Acquisition and reconstruction of 4D surfaces of axolotl embryos with the flipping stage robotic microscope


  • S.J. Crawford-Young
  • S. Dittapongpitch
  • R. Gordon
  • K.I.S. Harrington


  • Biosystems


  • BioSystems 173: 214-220


  • We have designed and constructed a Flipping Stage for a light microscope that can view the whole exterior surface of a 2 mm diameter developing axolotl salamander embryo. It works by rapidly inverting the bottom-heavy embryo, imaging it as it rights itself. The images are then montaged to reconstruct the whole 3D surface versus time, for a full 4D record of the surface. Imaging early stage axolotl development will help discover how cell differentiation and movement takes place in the early embryo.
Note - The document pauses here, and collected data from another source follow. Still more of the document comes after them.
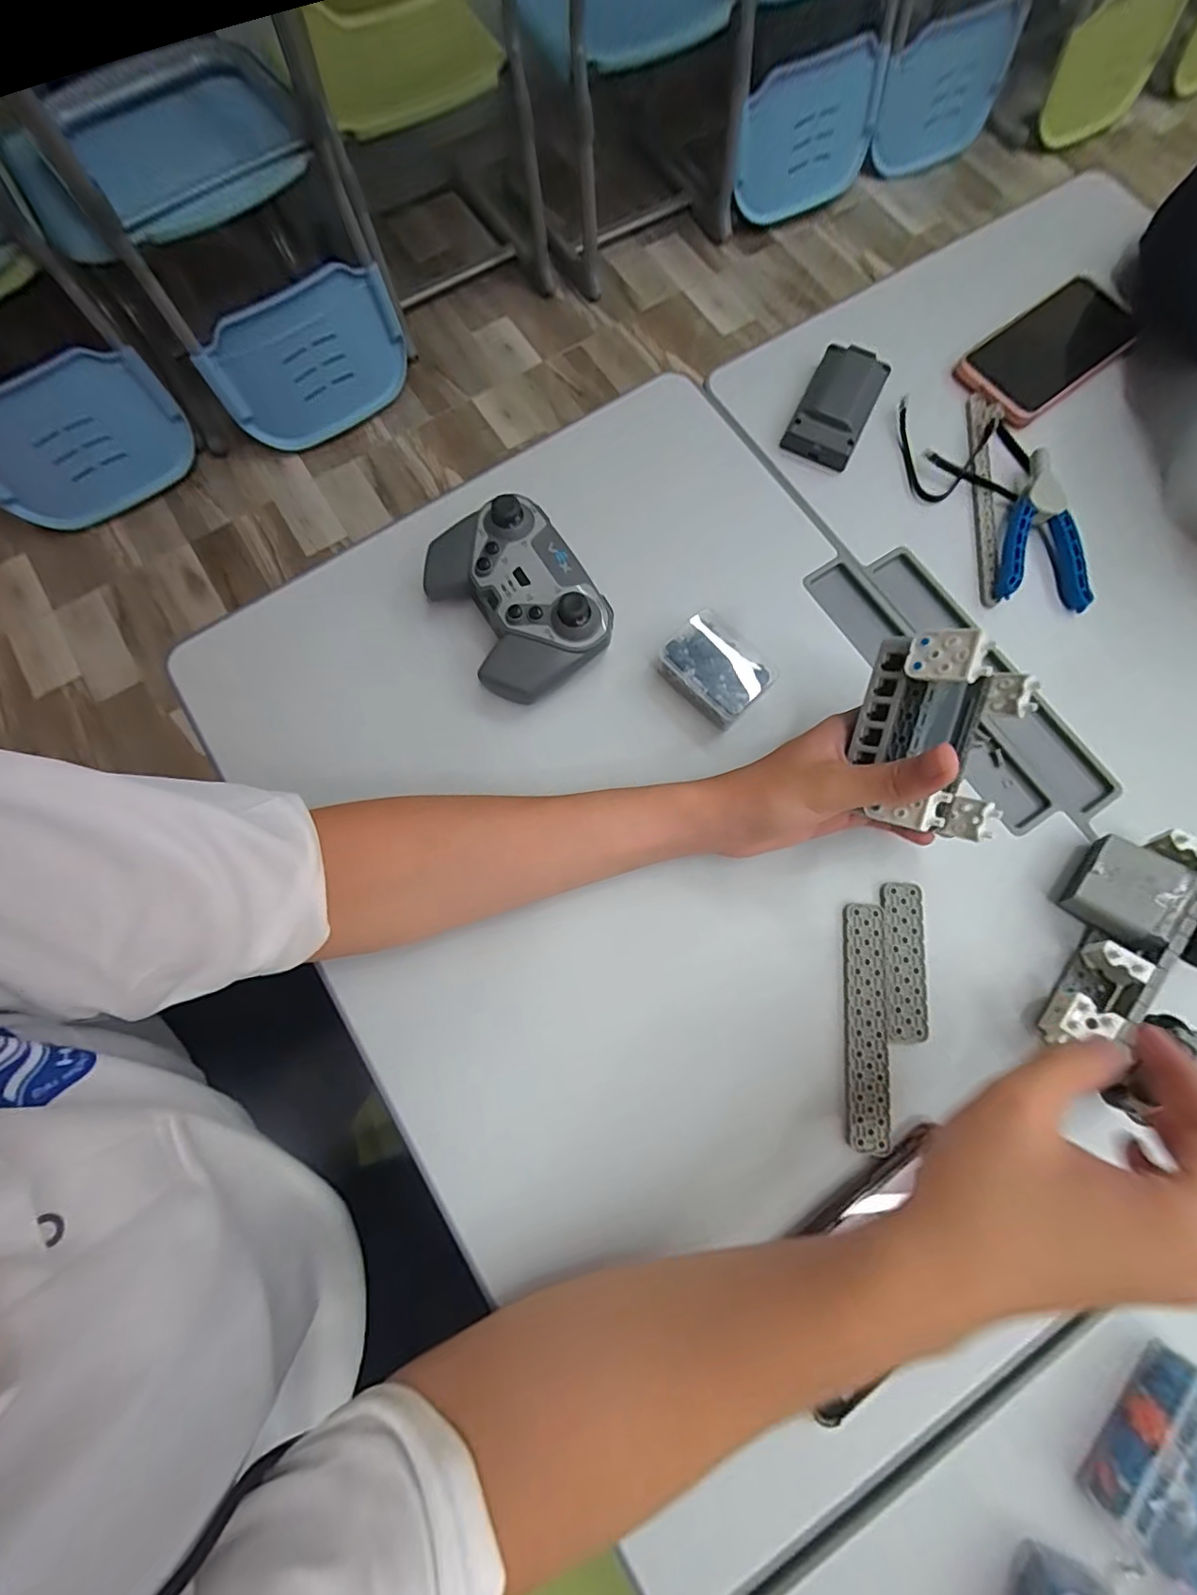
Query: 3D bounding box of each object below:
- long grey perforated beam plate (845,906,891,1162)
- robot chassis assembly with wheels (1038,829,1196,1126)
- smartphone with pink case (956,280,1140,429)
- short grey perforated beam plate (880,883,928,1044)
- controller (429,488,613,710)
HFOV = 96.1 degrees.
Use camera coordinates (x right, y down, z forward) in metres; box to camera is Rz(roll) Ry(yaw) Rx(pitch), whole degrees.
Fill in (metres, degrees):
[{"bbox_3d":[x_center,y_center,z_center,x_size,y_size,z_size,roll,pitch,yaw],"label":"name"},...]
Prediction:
[{"bbox_3d":[0.174,0.147,0.348,0.025,0.004,0.149,5,79,1],"label":"long grey perforated beam plate"},{"bbox_3d":[0.327,0.098,0.323,0.077,0.054,0.163,28,80,6],"label":"robot chassis assembly with wheels"},{"bbox_3d":[0.389,-0.384,0.464,0.165,0.009,0.082,-37,81,-7],"label":"smartphone with pink case"},{"bbox_3d":[0.202,0.108,0.355,0.026,0.004,0.100,3,79,1],"label":"short grey perforated beam plate"},{"bbox_3d":[-0.059,-0.143,0.389,0.097,0.056,0.136,-32,80,-6],"label":"controller"}]

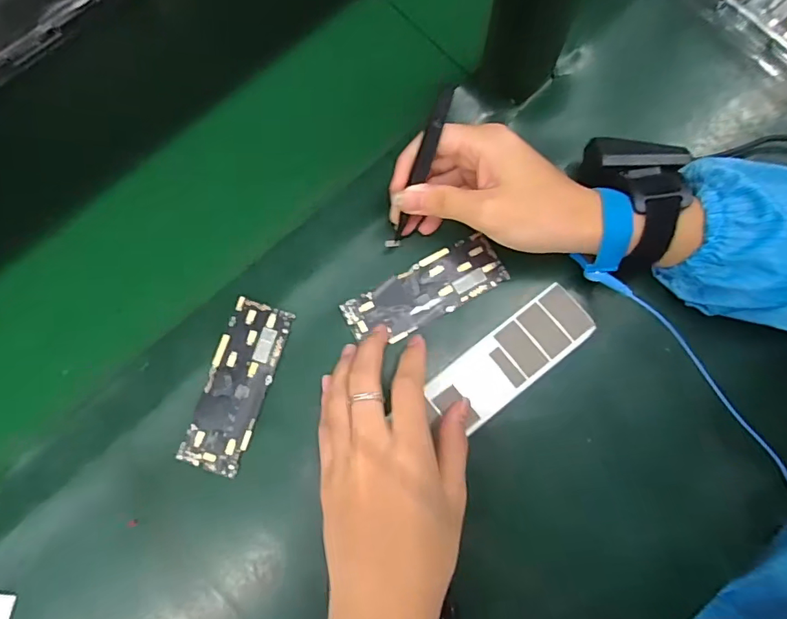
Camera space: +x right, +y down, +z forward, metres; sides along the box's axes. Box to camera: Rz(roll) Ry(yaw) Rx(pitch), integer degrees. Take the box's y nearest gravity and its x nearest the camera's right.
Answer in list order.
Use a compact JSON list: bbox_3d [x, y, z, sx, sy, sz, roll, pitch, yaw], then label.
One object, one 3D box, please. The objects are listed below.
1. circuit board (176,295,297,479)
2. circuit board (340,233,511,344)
[{"bbox_3d":[-0.115,0.055,0.365,0.045,0.006,0.123,17,82,2],"label":"circuit board"},{"bbox_3d":[0.024,-0.014,0.378,0.124,0.004,0.045,-25,82,-4],"label":"circuit board"}]

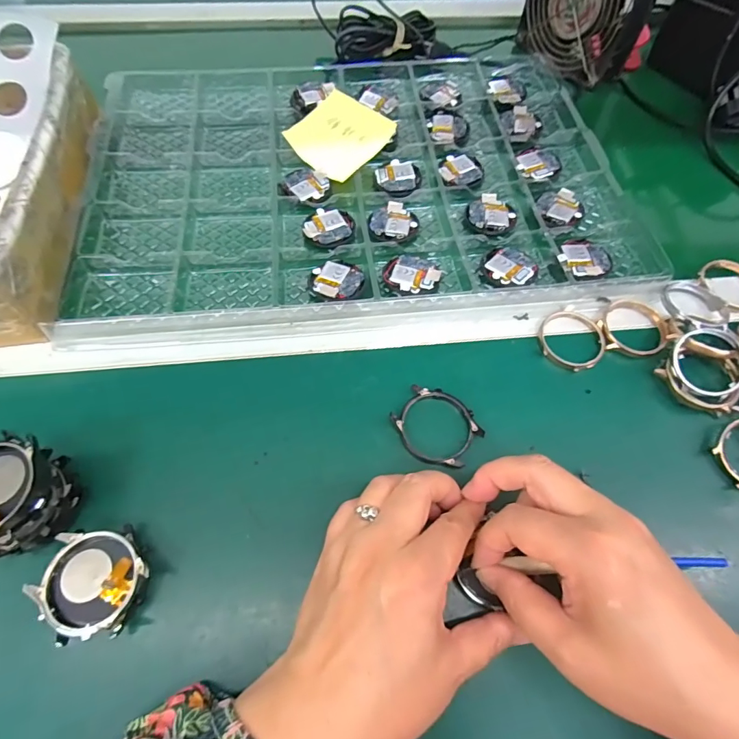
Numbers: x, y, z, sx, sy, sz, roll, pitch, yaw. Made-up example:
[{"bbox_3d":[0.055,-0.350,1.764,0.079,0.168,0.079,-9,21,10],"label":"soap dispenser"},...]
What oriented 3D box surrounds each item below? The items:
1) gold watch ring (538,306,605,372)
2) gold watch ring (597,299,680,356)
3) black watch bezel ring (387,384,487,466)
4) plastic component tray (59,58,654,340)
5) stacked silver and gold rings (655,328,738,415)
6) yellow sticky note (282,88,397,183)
[{"bbox_3d":[0.144,-0.022,0.307,0.045,0.007,0.048,1,62,-2],"label":"gold watch ring"},{"bbox_3d":[0.190,-0.030,0.311,0.050,0.012,0.045,-35,68,-16],"label":"gold watch ring"},{"bbox_3d":[0.041,0.037,0.275,0.054,0.008,0.047,35,66,15],"label":"black watch bezel ring"},{"bbox_3d":[-0.017,-0.185,0.381,0.429,0.021,0.312,-5,62,-5],"label":"plastic component tray"},{"bbox_3d":[0.224,0.002,0.291,0.050,0.017,0.052,-1,76,6],"label":"stacked silver and gold rings"},{"bbox_3d":[-0.027,-0.207,0.389,0.075,0.026,0.070,38,67,16],"label":"yellow sticky note"}]

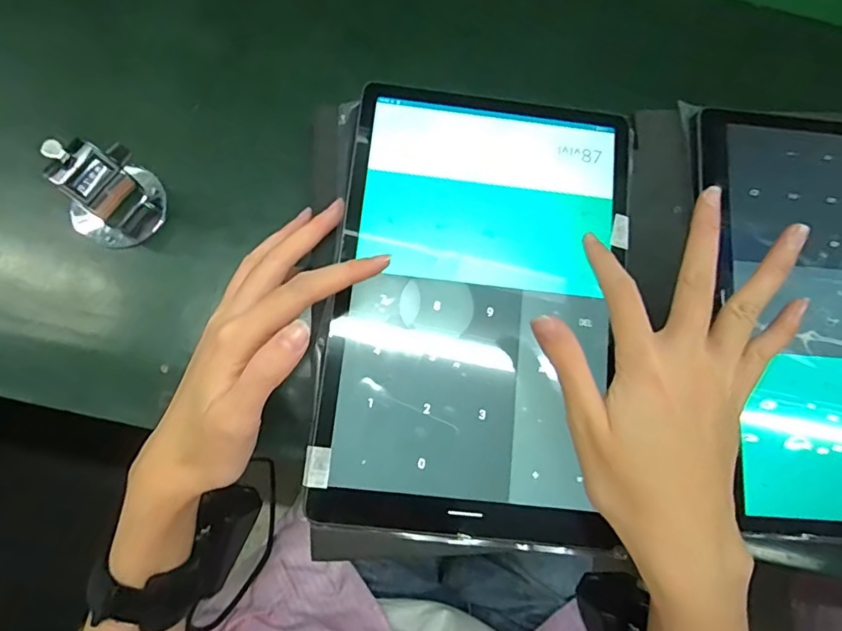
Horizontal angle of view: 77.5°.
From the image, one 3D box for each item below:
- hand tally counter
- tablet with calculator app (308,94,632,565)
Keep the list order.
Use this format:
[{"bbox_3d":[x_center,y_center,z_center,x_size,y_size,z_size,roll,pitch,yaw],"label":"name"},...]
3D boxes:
[{"bbox_3d":[-0.181,-0.072,0.298,0.045,0.055,0.051,35,77,3],"label":"hand tally counter"},{"bbox_3d":[0.034,-0.009,0.300,0.160,0.013,0.255,7,77,0],"label":"tablet with calculator app"}]

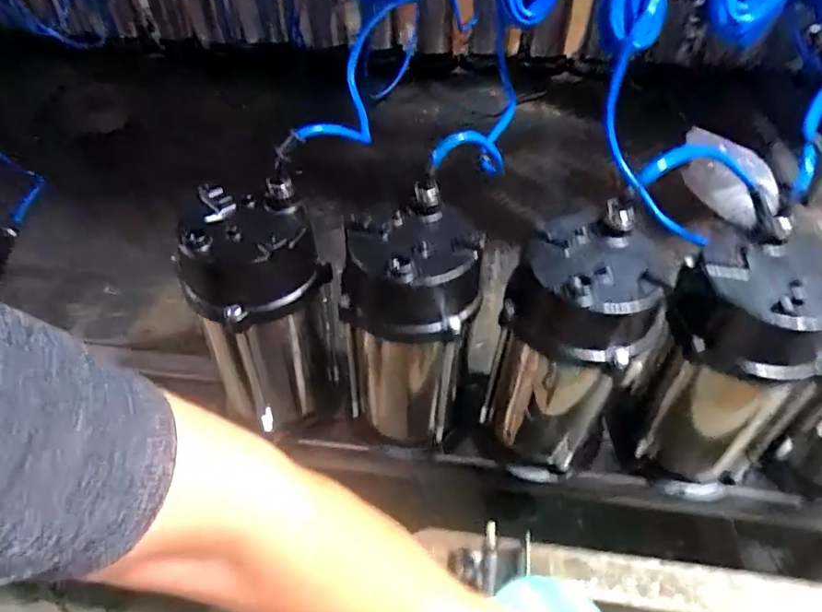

For example, the switch from ectodermal to neural plate cells takes place on the top, animal surface portion the egg/embryo and can be observed using the flipping stage microscope. Detailed pictures of the whole surface need to be obtained so that cell tracking and event histories, such as cell divisions and participation in differentiation waves, of individual cells can be recorded. Imaging the whole exterior of the eggs/embryos will allow for the analysis of cell behavior and the forces the cells experience in their natural setting in the intact or manipulated embryo. This will give insights into embryogenesis, development, developmental disruptions, birth defects, cell differentiation and tissue engineering.